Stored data
---
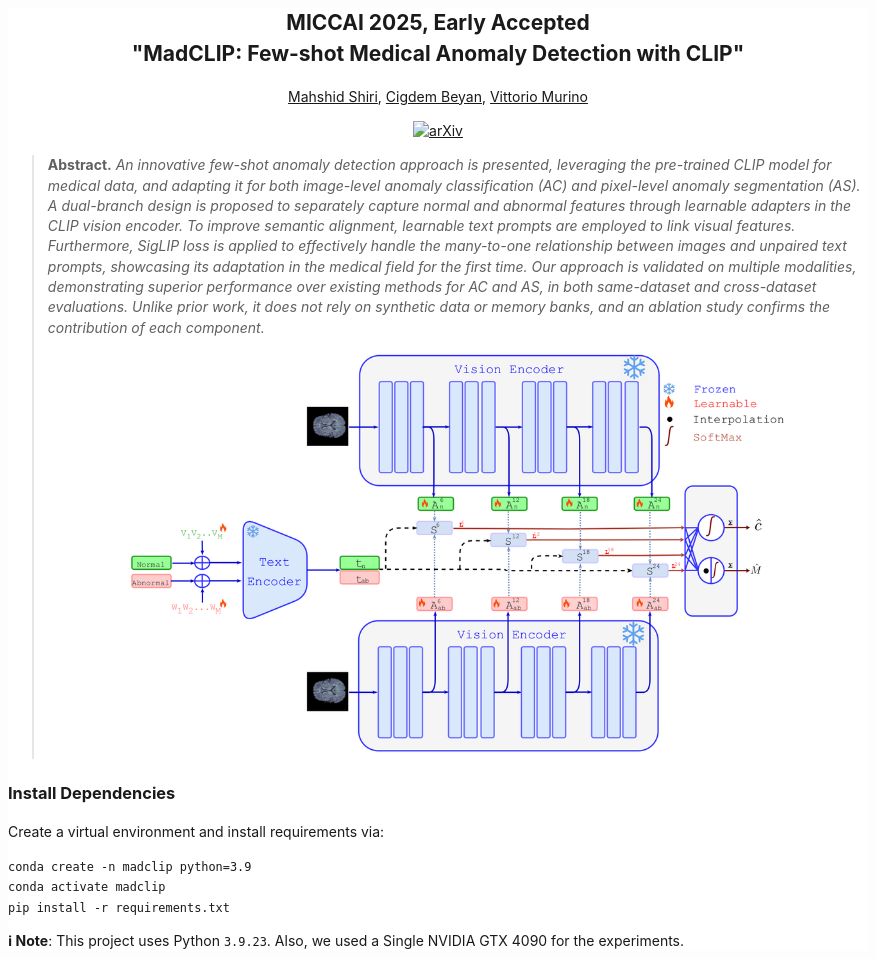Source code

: <div align="center">
<h2>MICCAI 2025, Early Accepted<br>"MadCLIP: Few-shot Medical Anomaly Detection with CLIP"</h2>

<p>
  <a href="https://scholar.google.com/citations?user=7XWvNE4AAAAJ&hl=en">Mahshid Shiri</a>, 
  <a href="https://scholar.google.com/citations?user=VmjUxckAAAAJ&hl=en">Cigdem Beyan</a>,   
  <a href="https://scholar.google.com/citations?user=yV3_PTkAAAAJ&hl=en">Vittorio Murino</a> 
</p>

[![arXiv](https://img.shields.io/badge/arXiv-2503.11609-b31b1b.svg)](https://arxiv.org/abs/2506.23810)

</div>

>**Abstract.** *An innovative few-shot anomaly detection approach is presented, leveraging the pre-trained CLIP model for medical data, and adapting it for both image-level anomaly classification (AC) and pixel-level anomaly segmentation (AS). A dual-branch design is proposed to separately capture normal and abnormal features through learnable adapters in the CLIP vision encoder. To improve semantic alignment, learnable text prompts are employed to link visual features. Furthermore, SigLIP loss is applied to effectively handle the many-to-one relationship between images and unpaired text prompts, showcasing its adaptation in the medical field for the first time. Our approach is validated on multiple modalities, demonstrating superior performance over existing methods for AC and AS, in both same-dataset and cross-dataset evaluations. Unlike prior work, it does not rely on synthetic data or memory banks, and an ablation study confirms the contribution of each component.*
> <center><img src="images/diagram.png "width="80%"></center>

### Install Dependencies
Create a virtual environment and install requirements via:
```
conda create -n madclip python=3.9
conda activate madclip
pip install -r requirements.txt
```
**ℹ️ Note**: This project uses Python `3.9.23`. Also, we used a Single NVIDIA GTX 4090 for the experiments.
---
**Task statement**
All lines starting at the one holding "### Install Dependencies" and ending at the last line above must be output exactly, and no other line may appear.

**Result**
### Install Dependencies
Create a virtual environment and install requirements via:
```
conda create -n madclip python=3.9
conda activate madclip
pip install -r requirements.txt
```
**ℹ️ Note**: This project uses Python `3.9.23`. Also, we used a Single NVIDIA GTX 4090 for the experiments.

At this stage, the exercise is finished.